Beyond quarter of one this afternoon, everything in his life was a great funneling darkness.
He didn't mind. It was sort of a relief.
At quarter of ten, John Rainbird slipped into the small monitoring room near Charlie's quarters. Louis Tranter, a hugely fat man whose buttocks nearly overflowed the chair he sat in, was watching the monitors. The digital
thermometer read a steady sixty-eight degrees. He looked over his shoulder when the door opened and his face tightened at the sight of Rainbird.
“I heard you were leaving town,” he said.
“Scrubbed,” Rainbird said. “And you never saw me this morning at all, Louis.”
Louis looked at him doubtfully.
“You never saw me,” Rainbird repeated. “After five this afternoon I don't give a shit. But until then, you never saw me. And if I hear you did, I'm going to come after you and cut me some blubber. Can you dig it?”
Louis Tranter paled noticeably. The Hostess Twinkie he had been eating dropped from his hand onto the slanted steel panel that housed the TV monitors and microphone pickup controls. It rolled down the slant and tumbled to the floor unheeded, leaving a trail of crumbs behind. Suddenly he wasn't a bit hungry. He had heard this guy was crazy, and now he was seeing that what he had heard was certainly true.
“I can dig it,” he said, whispering in the face of that weird grin and glittering one-eyed stare.

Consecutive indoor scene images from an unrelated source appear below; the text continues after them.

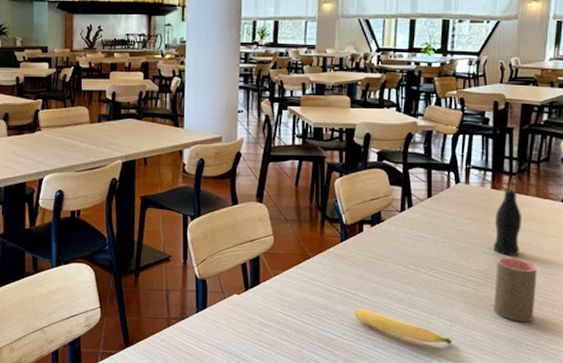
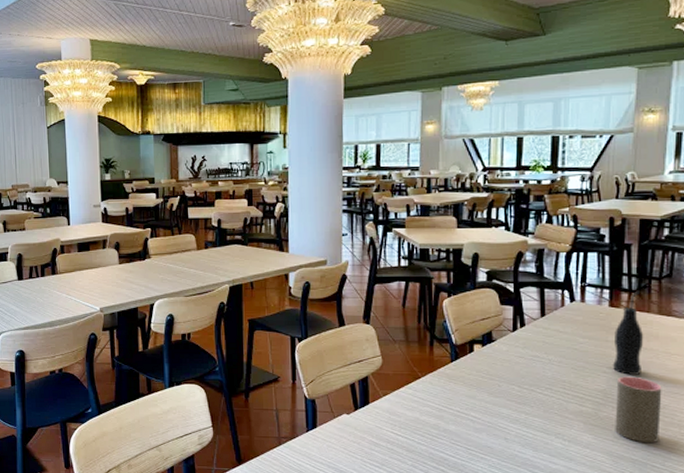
banana: present [354,309,453,344] -> none [467,428,572,464]

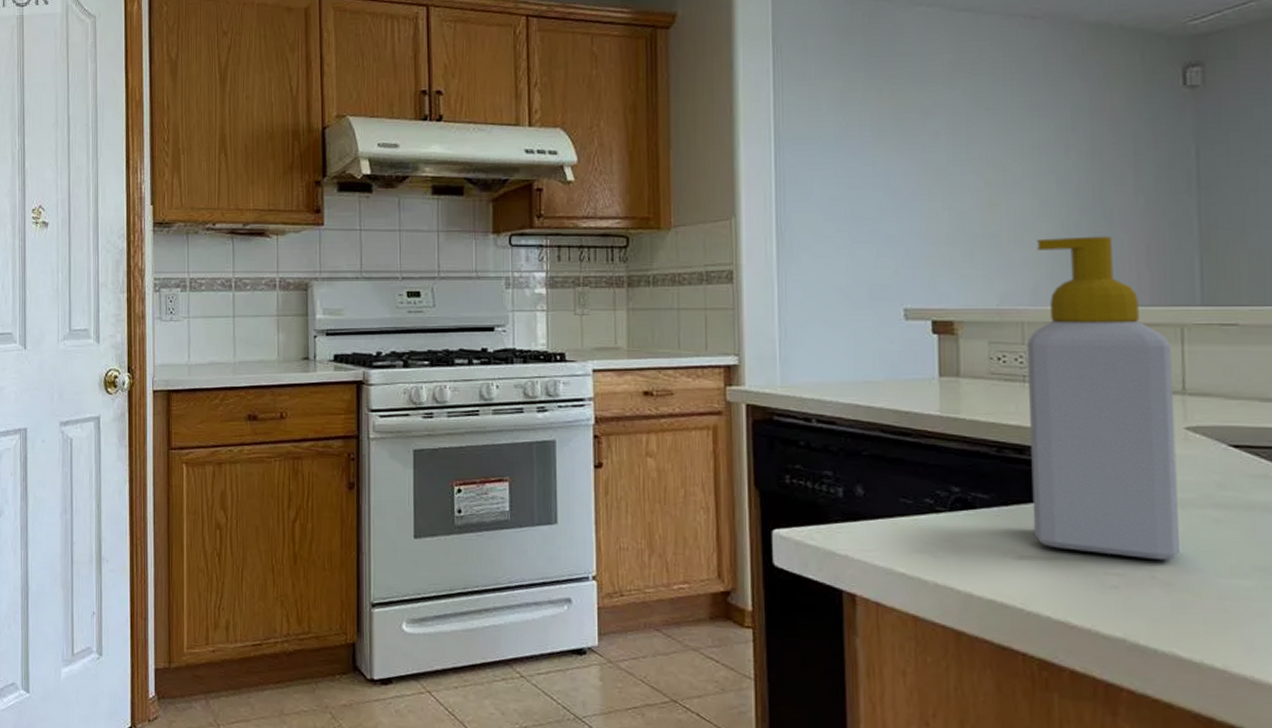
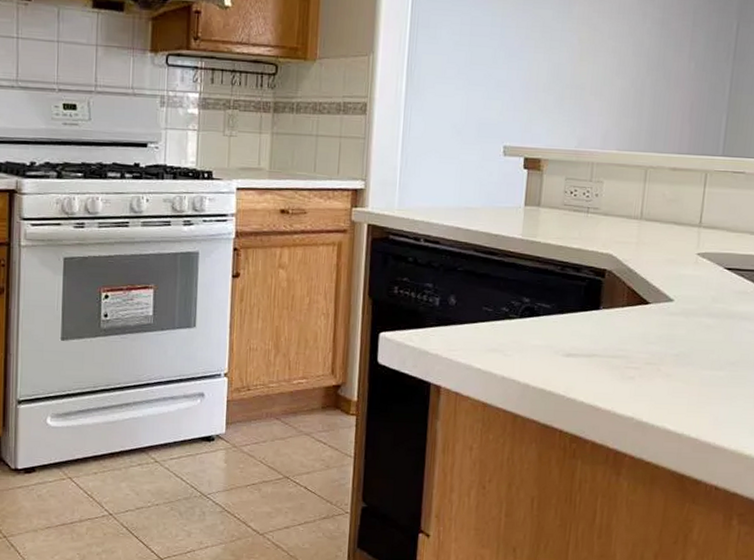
soap bottle: present [1026,236,1181,560] -> none [580,92,697,356]

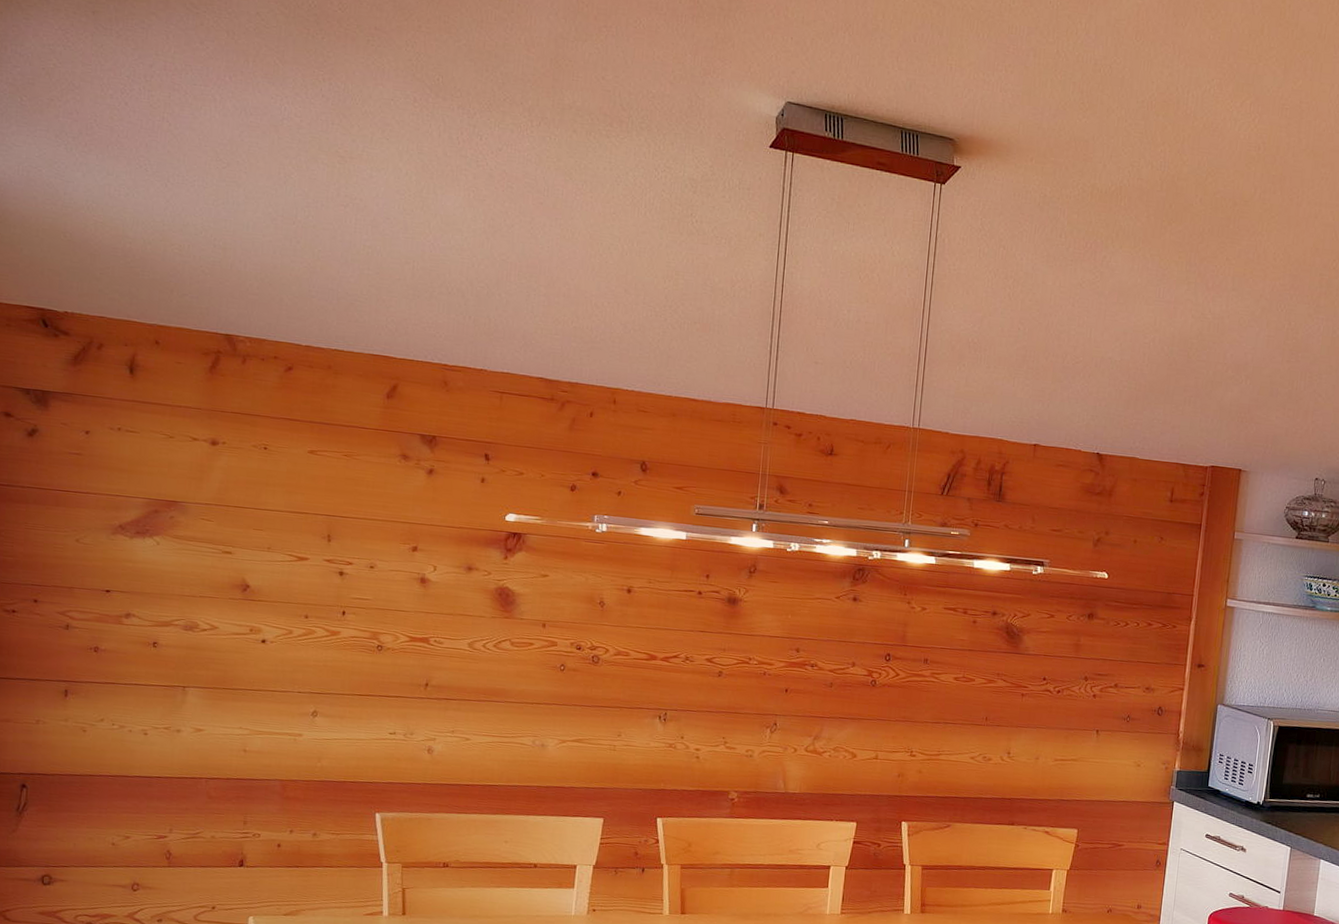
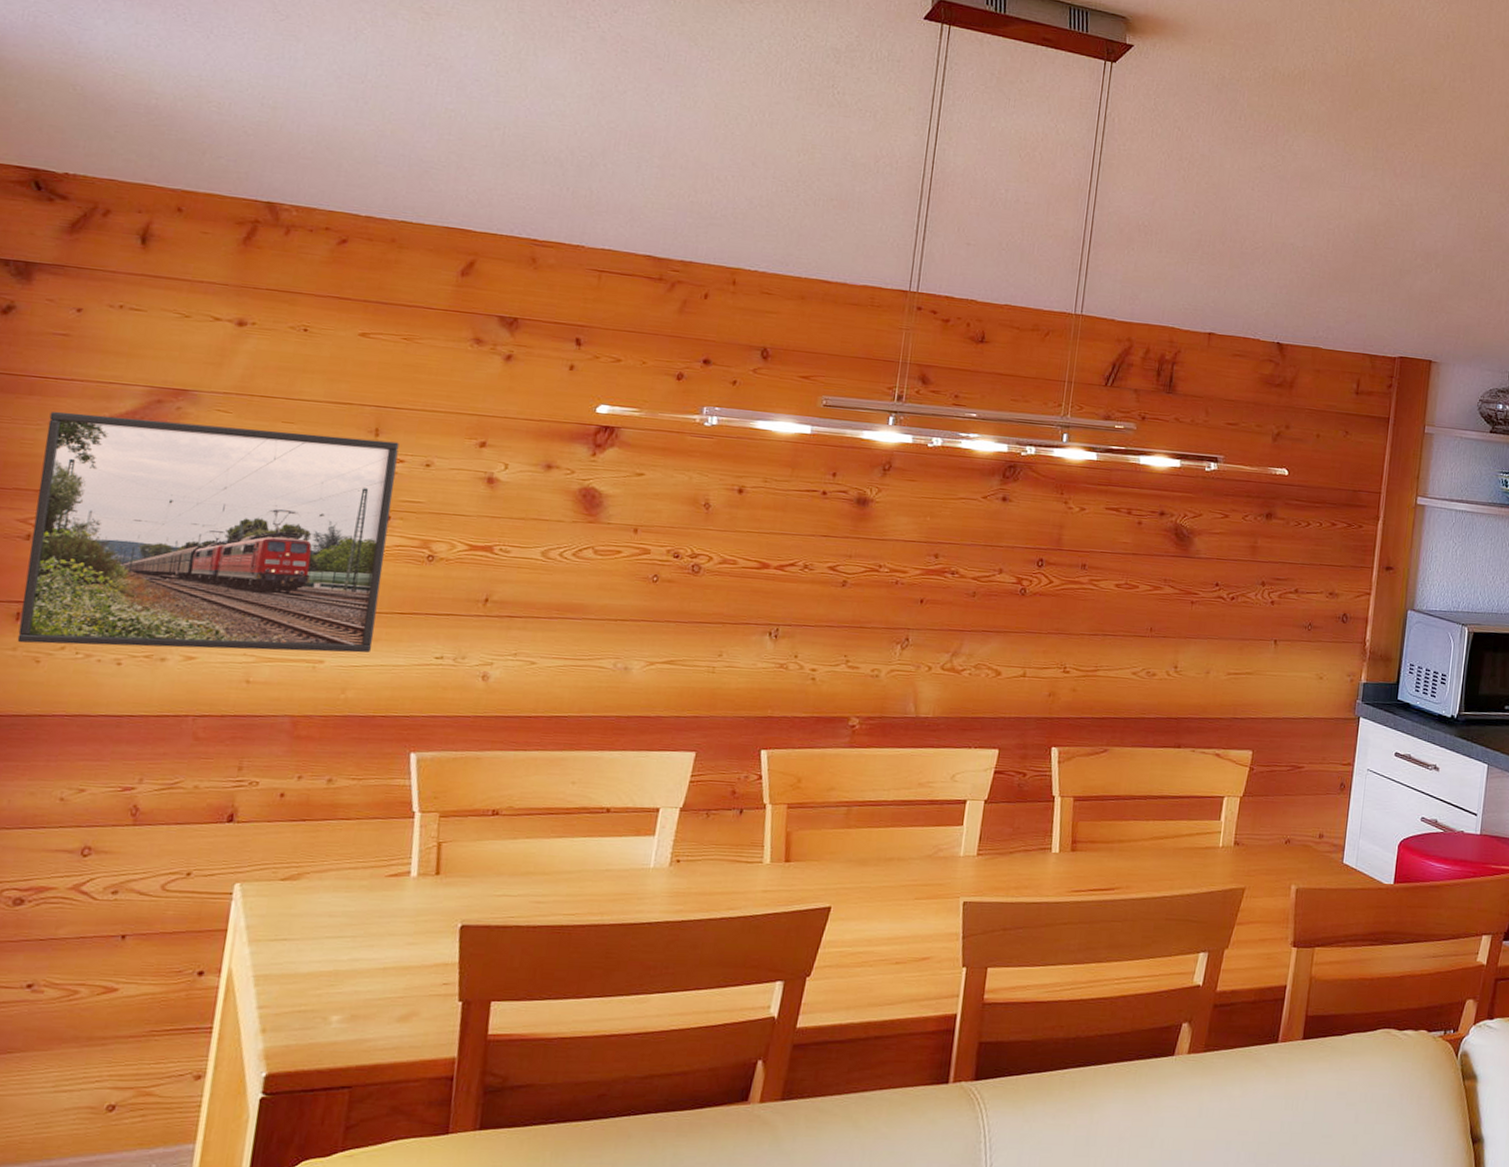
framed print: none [67,520,348,728] -> present [17,411,400,653]

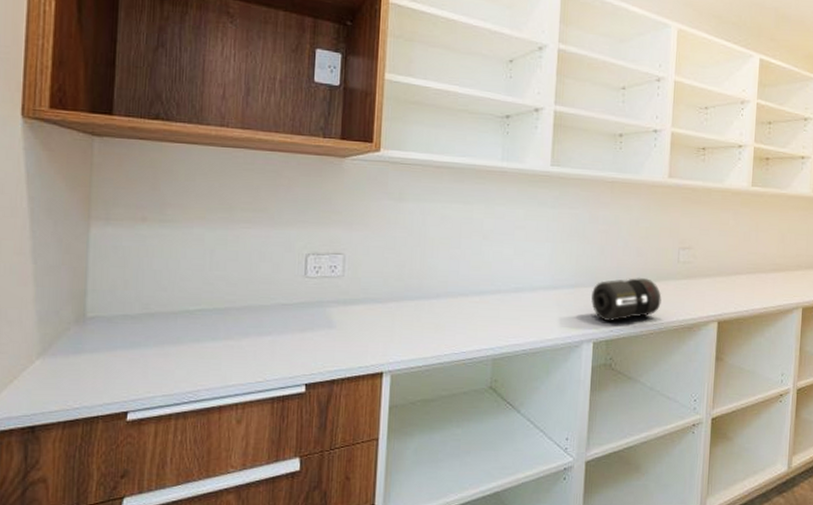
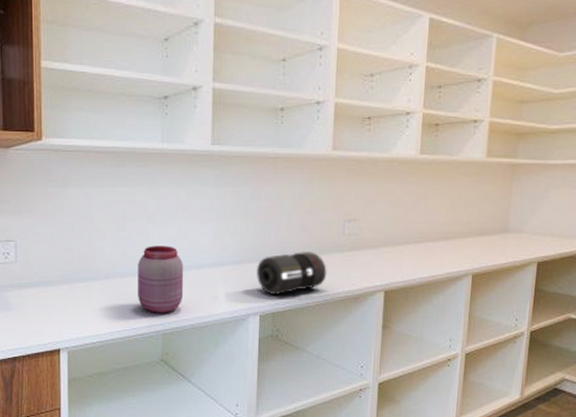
jar: none [469,265,518,337] -> present [138,246,184,313]

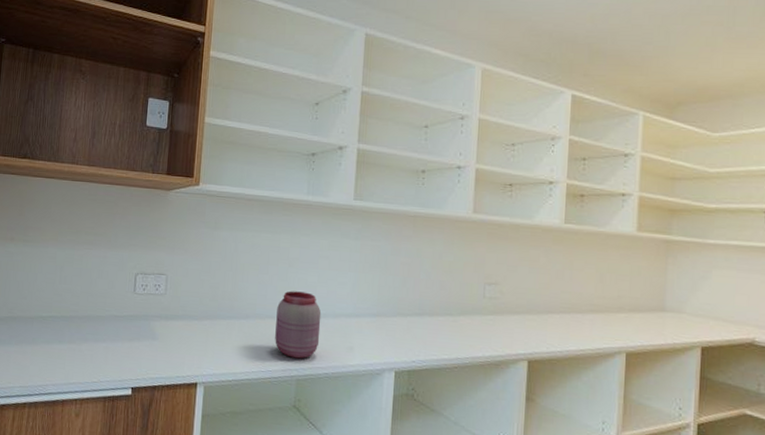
canister: present [257,251,327,296] -> none [393,310,466,352]

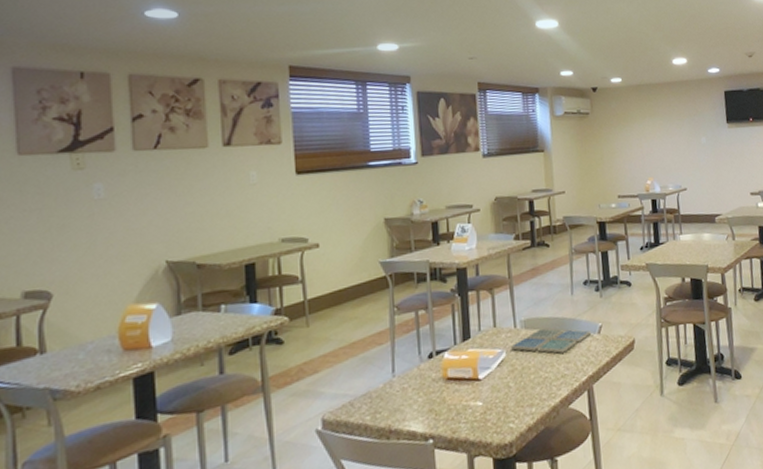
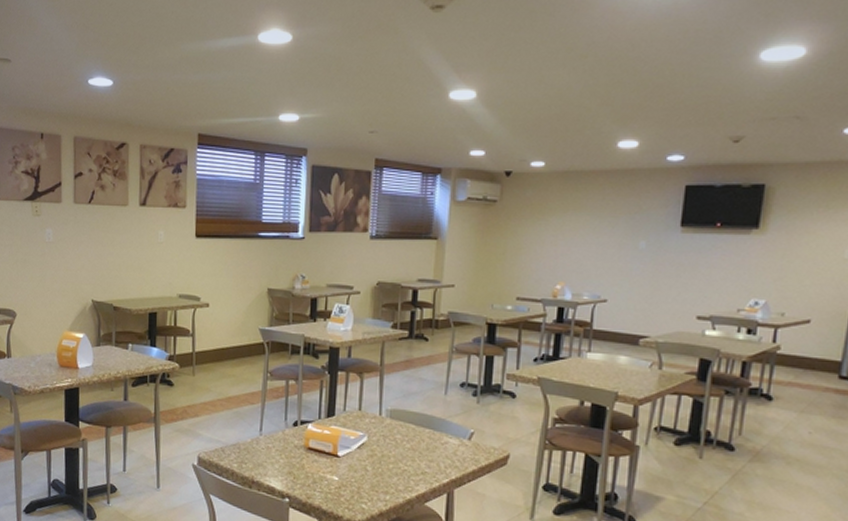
drink coaster: present [509,328,591,354] -> none [372,421,460,451]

“Good,” Rainbird said, and advanced toward him. Louis shrank away from him, but Rainbird ignored him altogether for the moment and peered into one of the monitors. There was Charlie, looking pretty as a picture in her blue jumper. With a lover's eye, Rainbird noted that she had not braided her hair today; it lay loose and fine and lovely over her neck and shoulders. She wasn't doing anything but sitting on the sofa. No book. No TV. She looked like a woman waiting for a bus.